*** Data section Section Begins ***

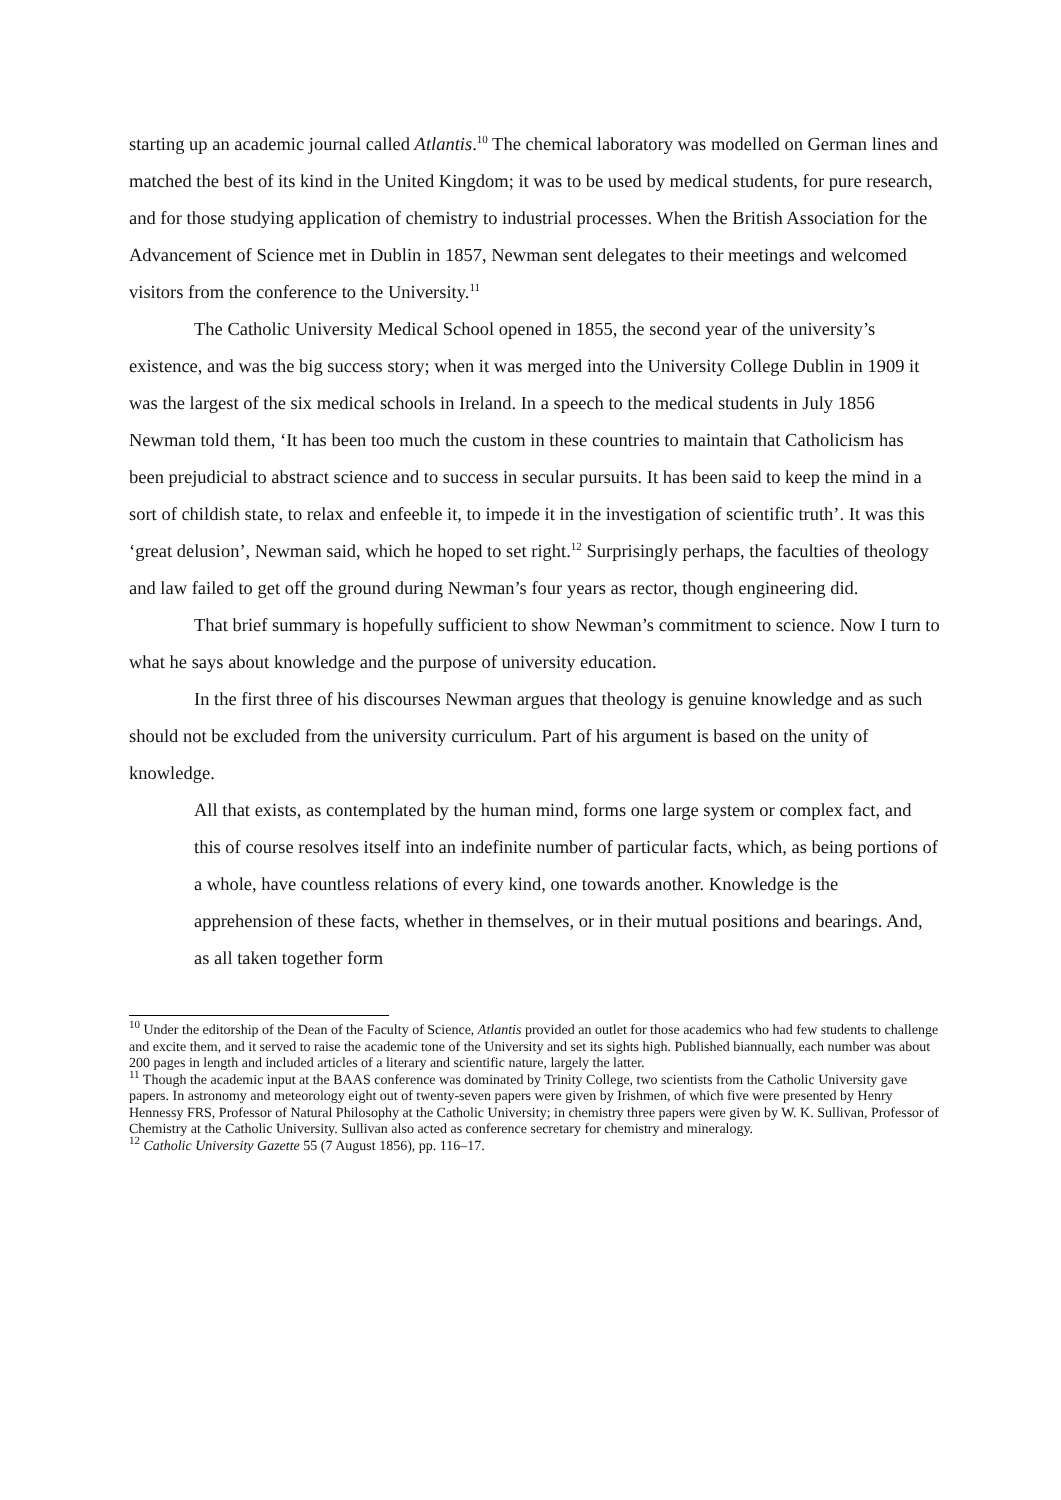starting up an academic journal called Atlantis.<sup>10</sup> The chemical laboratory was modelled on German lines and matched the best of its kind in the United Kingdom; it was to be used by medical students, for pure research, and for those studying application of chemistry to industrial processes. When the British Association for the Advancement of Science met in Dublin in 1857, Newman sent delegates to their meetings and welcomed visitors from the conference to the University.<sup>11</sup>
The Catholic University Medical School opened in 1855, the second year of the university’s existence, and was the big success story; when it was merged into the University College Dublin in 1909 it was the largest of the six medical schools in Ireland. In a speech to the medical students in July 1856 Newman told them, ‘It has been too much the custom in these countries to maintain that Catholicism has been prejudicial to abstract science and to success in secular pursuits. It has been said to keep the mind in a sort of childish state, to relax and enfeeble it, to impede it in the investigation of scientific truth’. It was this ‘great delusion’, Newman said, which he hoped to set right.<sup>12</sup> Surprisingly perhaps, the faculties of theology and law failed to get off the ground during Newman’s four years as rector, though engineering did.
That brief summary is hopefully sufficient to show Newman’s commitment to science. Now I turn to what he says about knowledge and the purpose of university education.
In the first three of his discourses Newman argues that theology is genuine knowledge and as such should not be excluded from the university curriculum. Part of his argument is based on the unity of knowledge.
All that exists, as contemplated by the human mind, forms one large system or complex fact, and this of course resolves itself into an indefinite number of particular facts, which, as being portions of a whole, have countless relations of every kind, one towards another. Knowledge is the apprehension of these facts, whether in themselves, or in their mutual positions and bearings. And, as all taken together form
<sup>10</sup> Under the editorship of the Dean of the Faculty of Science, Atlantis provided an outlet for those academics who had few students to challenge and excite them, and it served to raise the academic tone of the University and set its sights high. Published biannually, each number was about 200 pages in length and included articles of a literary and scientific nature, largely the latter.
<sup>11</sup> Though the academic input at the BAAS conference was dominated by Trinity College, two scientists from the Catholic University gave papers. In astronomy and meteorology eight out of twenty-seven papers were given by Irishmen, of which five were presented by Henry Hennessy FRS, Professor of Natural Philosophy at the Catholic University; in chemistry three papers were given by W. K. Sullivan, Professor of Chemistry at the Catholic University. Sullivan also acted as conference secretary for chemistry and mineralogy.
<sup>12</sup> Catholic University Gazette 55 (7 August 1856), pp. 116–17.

*** Data section Section Ends ***

_Task prompt_
If a line in the records above contains the string "three", copy that line out.

_Task response_
In the first three of his discourses Newman argues that theology is genuine knowledge and as such should not be excluded from the university curriculum. Part of his argument is based on the unity of knowledge.
<sup>11</sup> Though the academic input at the BAAS conference was dominated by Trinity College, two scientists from the Catholic University gave papers. In astronomy and meteorology eight out of twenty-seven papers were given by Irishmen, of which five were presented by Henry Hennessy FRS, Professor of Natural Philosophy at the Catholic University; in chemistry three papers were given by W. K. Sullivan, Professor of Chemistry at the Catholic University. Sullivan also acted as conference secretary for chemistry and mineralogy.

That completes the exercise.